Noise is a widespread threat in factories. Loud noise cause both physical and psychological stress, reduce productivity, interfere with communications and concentration, and even contribute to workplace accidents and injuries. Exposure to high noise levels may also cause trauma and permanent hearing loss.
The Hierarchy of Controls guide followed by occupational safety and health professionals determines effective ways to control industrial noise:
While elimination and substitution are the preferred methods for controlling noise, they are sometimes impossible in a real-world working environment. This brings us to engineering controls, which involve physical modifications to manage the threats or to reduce exposure to noise.
Developments in automation technology allow employees to operate machinery remotely from an acoustic control room.

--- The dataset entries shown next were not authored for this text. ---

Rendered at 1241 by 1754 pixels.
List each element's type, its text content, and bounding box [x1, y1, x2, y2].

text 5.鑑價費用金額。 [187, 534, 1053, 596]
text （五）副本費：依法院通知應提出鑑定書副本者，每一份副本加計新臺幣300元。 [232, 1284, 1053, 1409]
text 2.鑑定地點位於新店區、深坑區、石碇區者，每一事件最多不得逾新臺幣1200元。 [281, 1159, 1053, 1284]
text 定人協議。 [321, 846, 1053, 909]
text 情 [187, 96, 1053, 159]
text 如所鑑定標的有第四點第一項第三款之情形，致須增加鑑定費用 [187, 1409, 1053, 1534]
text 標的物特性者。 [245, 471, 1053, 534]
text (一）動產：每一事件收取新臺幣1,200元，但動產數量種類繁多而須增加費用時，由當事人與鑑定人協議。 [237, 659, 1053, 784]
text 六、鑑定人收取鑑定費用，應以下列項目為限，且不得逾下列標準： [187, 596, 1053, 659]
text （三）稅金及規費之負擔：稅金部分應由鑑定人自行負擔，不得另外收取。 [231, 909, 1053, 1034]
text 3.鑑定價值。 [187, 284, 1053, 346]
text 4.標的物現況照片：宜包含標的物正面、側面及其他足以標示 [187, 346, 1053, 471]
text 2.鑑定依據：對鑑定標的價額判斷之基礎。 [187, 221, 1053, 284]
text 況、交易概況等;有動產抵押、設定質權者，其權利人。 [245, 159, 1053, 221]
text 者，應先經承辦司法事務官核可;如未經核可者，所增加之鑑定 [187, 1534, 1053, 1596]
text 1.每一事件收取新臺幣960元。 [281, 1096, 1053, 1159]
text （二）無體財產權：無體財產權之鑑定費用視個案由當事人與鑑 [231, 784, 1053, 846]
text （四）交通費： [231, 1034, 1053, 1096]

An acoustic control room is a separate acoustically treated room that is practical for job activities such as product inspection or equipment monitoring stations. Employees spend a significant portion of their shift in the control room, which both isolates them from noise and provides relief from excessive noise.
Areas like these can have engineering controls for risks, such as vibration, blast, chemicals, dust and heat.
If the source of the sound is a piece of equipment or machinery, can the mechanism be isolated in an insulated room or enclosure?
An acoustic enclosure is a closed engineering control that’s designed and built for reduction, minimisation, or attenuation of the noise generated by a piece of equipment. Using acoustic enclosures as an engineering control reduces noise up to 55 decibels or even 70 dB.
Acoustic enclosures form a box around the noisy apparatus and can include acoustic doors and windows, attenuated ventilation and cooling systems made from steel panels and noise absorbing material. Acoustic enclosures also have the option to be equipped with a vibration dampening system in the presence of structure-borne noise.
The advantage of an engineering control is the ability to avoid significant modifications to the noisy machine. Acoustic enclosures are also a long-term investment since they remain efficient over time – proper quality enclosures can last more than 25 years without maintenance.
Because any openings will allow noise to escape, each opening reduces the control room or enclosure’s acoustic performance. For this reason, penetrations must be carefully considered in the engineering process and conducted by an acoustic professional.
Ideally, sealing the acoustic enclosure achieves the best result. In reality, however, entirely securing an enclosure is not functional as openings are needed for operations.
Windows, doors, heating, ventilation and cooling systems, and any hatches must be designed and sealed according to the required acoustic performance to avoid sound leakage.
Silencers or attenuators are used for air inlets and outlets to stop noise from entering the working area through the ventilation system.